# Task input:
=-=-=

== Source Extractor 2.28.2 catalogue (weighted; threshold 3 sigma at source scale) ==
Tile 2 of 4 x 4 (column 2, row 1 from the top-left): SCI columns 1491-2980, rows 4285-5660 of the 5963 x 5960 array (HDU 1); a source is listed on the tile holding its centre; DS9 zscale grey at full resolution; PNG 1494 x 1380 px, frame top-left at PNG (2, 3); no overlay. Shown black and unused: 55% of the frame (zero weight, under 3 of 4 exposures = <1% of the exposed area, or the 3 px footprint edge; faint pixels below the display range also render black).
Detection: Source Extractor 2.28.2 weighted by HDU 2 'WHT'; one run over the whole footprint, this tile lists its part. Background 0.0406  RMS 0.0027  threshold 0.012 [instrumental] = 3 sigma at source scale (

=-=-=

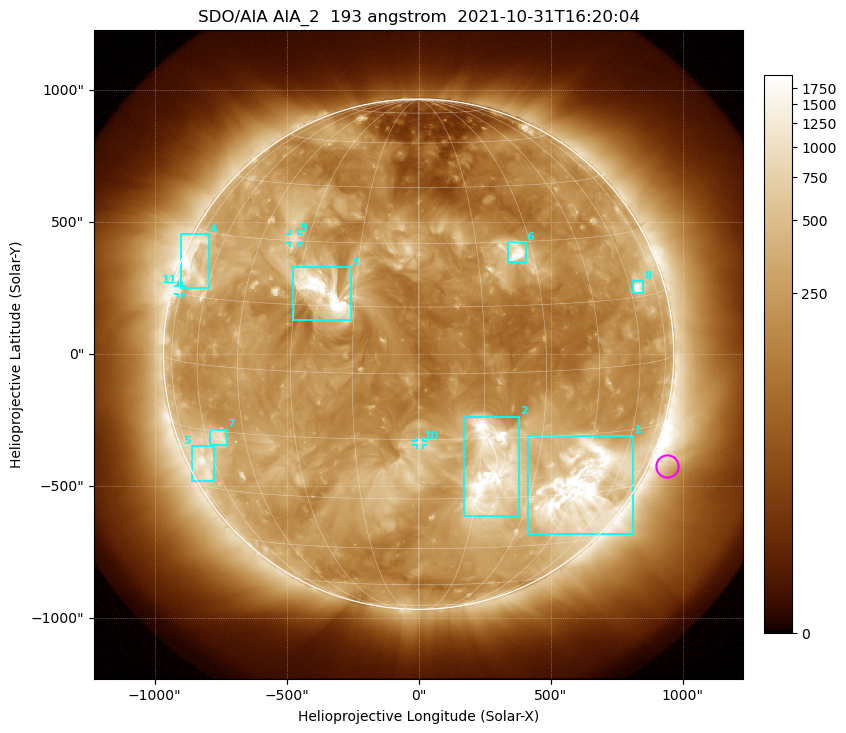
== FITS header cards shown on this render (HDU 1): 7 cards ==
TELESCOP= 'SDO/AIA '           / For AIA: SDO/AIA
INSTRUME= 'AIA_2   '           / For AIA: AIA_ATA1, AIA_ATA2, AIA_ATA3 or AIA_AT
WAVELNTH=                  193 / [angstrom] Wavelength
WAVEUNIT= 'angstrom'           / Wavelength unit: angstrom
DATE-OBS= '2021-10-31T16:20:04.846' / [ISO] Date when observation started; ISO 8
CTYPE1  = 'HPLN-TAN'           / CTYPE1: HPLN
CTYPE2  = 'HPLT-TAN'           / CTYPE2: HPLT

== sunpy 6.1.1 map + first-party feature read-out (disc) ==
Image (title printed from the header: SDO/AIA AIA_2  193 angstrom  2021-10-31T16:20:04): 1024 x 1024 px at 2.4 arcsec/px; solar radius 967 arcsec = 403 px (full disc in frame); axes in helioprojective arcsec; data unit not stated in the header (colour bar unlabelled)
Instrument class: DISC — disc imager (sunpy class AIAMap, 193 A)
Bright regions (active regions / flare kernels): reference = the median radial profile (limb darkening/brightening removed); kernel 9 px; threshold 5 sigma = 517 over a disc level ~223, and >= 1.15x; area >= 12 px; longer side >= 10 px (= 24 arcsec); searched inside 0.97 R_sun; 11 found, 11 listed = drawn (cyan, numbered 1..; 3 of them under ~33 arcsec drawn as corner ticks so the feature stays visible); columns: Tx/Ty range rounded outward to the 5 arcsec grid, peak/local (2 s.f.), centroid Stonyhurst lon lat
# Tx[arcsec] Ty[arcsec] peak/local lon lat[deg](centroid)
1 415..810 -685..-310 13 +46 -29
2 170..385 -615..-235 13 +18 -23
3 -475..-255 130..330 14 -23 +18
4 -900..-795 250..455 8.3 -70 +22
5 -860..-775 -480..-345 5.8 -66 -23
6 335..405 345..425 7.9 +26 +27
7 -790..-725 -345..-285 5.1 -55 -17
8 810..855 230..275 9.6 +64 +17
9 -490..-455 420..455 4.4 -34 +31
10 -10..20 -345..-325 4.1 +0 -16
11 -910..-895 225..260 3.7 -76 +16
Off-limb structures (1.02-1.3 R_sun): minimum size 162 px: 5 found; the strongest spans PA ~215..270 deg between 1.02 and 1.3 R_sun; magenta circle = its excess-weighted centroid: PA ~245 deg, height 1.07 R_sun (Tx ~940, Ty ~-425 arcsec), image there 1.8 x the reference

=-=-=

# What is being asked:
Copy out the lines of the records word for word, beginning at the line that contains "Extractor 2.28.2 catalogue" and stopping after the line that contains "Detection: Source Extractor".

# Full solution:
== Source Extractor 2.28.2 catalogue (weighted; threshold 3 sigma at source scale) ==
Tile 2 of 4 x 4 (column 2, row 1 from the top-left): SCI columns 1491-2980, rows 4285-5660 of the 5963 x 5960 array (HDU 1); a source is listed on the tile holding its centre; DS9 zscale grey at full resolution; PNG 1494 x 1380 px, frame top-left at PNG (2, 3); no overlay. Shown black and unused: 55% of the frame (zero weight, under 3 of 4 exposures = <1% of the exposed area, or the 3 px footprint edge; faint pixels below the display range also render black).
Detection: Source Extractor 2.28.2 weighted by HDU 2 'WHT'; one run over the whole footprint, this tile lists its part. Background 0.0406  RMS 0.0027  threshold 0.012 [instrumental] = 3 sigma at source scale (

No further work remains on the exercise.